Her gün taranan köyün sakinleri: Terk etmeyeceğiz

Yıllar sonra döndükleri Nazimiye’nin Deşt köyünde hayatlarına yeni bir yön veren yurttaşlar, “Özel Güvenlik Bölgesi” adı altında sürekli yasaklanan ve bombalanan köylerini terk etmeyeceklerini söylüyor.

Dersim’in Nazimiye ilçesine bağlı Deşt köyü 1990 yılında askerler tarafından boşaltıldıktan 20 yıl sonra yeniden köylerine dönen yurttaşlar tarafından canlandırıldı. Ancak son yıllarda büyüyen savaşla birlikte “Özel Güvenlik Bölgesi” kapsamına alınan köyde şebekeler kesik ve köyün suları sık sık kesiliyor. Tunceli Valiliği’nin gönderdiği tebligatlarda boş görülen ve askeri operasyonların yoğun olarak yapıldığı bölgede yaşayan yurttaşlar, köylerini ikinci kez terk etmeyeceklerini vurguluyor.

‘BİZ Mİ SANA ÇİFTLİK KUR, HAYVANCILIK YAP DEDİK’

Deşt köyü Muhtarı Şükrü Söğüt, 40 haneli köylerinin boşaltılması üzerinden 20 yıl geçtikten sonra İstanbul’da bir araya geldiklerini ve köylerine dönüş yapma kararı aldıklarını anlattı. Söğüt, 2012 yılında yapımına başladıkları evleri 1 yıl içinde tamamladıklarını ve kurduğu çiftlik ile hayvancılık yaptığını belirtti. 200 keçi ile başladığını, kısa süre içinde bin 800 keçi ile günlük 600 litre süt üretimi yaptığını anlatan Söğüt, köyün özel güvenlik bölgesi ilan edilmesi ardından sularının kesildiğini, kış ayında hayvanlar ile yalnız başına kaldığını, kar eriterek hayvanlara su verdiğini söyledi. Söğüt, çiftlikte çalışacak kimseyi bulamadığı için hayvanlarını senet karşılığında başkasına verdiğini, İl Özel İdaresi’nden aldıkları izin ile çiftliği inşa ettiğini ancak su kesintilerinin çığırından çıktığını vurguladı. Suların kesilmesi üzerine İl Özel İdaresi’ne gittiğini belirten Söğüt, burada “Biz mi sana çiftlik kur, hayvancılık yap dedik” yanıtı aldığını aktardı.

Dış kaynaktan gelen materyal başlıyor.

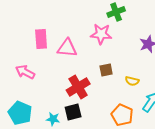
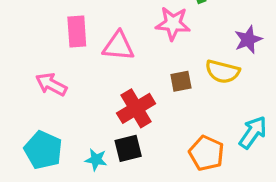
yellow semicircle: (132, 81) -> (223, 72), moved, size x1.5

‘HELİKOPTERLER RASTGELE ATEŞ AÇIYOR’

Söğüt, “Özel Güvenlik Bölgesi”nde olan köylerinin Tunceli Valiliği tarafından gönderilen tebligatta boş göründüğünü ve haftada 3-4 kobra helikopterin köylerinin çevresini rastgele ateş altına aldığını söyledi. Sabahları kurşun sesi ile uyandıklarını dile getiren Söğüt, “Köy üç kez yangın tehlikesi geçirdi. Yangın ormana sıçramadan gece saat 12’ye kadar uğraşıp yangını söndürdük. Köyden çıkmamız halinde çıkacak küçük bir ateş bütün ormanı yakar” dedi. Muhtar, köyünü bir daha terk etmeyeceğini sözlerine ekledi.

‘BASKIYI YARATAN SESSİZLİĞİMİZ’

Devam eden OHAL ve özel güvenlik bölgelerinin köylerine dönmek isteyen insanların koşullardan dolayı beklediğini söyleyen Ahmet Akgüzel ise, “Barış süreci insanların umut bağladığı bir durumdu. Nitekim olumlu havası kısa sürede Türkiye’nin her yerine yansıdı. Ve bu doğrultuda yurtlarını terk edenler ata yerlerinde ev yapma yerleşme fikri doğdu ve bu yayılıyordu” ifadelerini kullandı.

Dersim’i ve sevdiğini ve yılın 10 ayını köyünde geçireceğini aktaran Akgüzel, 11 kişinin yaşadığı köyde geri dönüşleri özendirmek için köy misafirhanesi inşa etmeyi düşündüklerini belirterek, şöyle devam etti: “Dolaşım özgürlüğü, iletişim özgürlüğü sıkıntı yaratan bir durum. Kanımca baskıyı yaratan sessizliğimizdir. Bu ülkenin vatandaşı olarak anayasal haklarımızı kullanmakta çoğumuz tereddüt ediyoruz. Haliyle olumsuz olarak bize yansıyor. Metropolde yaşayanlara dahi yansıyor. Umutsuz değilim. Koşullar zor olsa da yaşamımızı sürdürmeye devam edeceğiz. En yalın bir şekilde Azrail olsa en fazla canımı alır. Yoksa bildiğim doğruları söylemekten çekinmem.”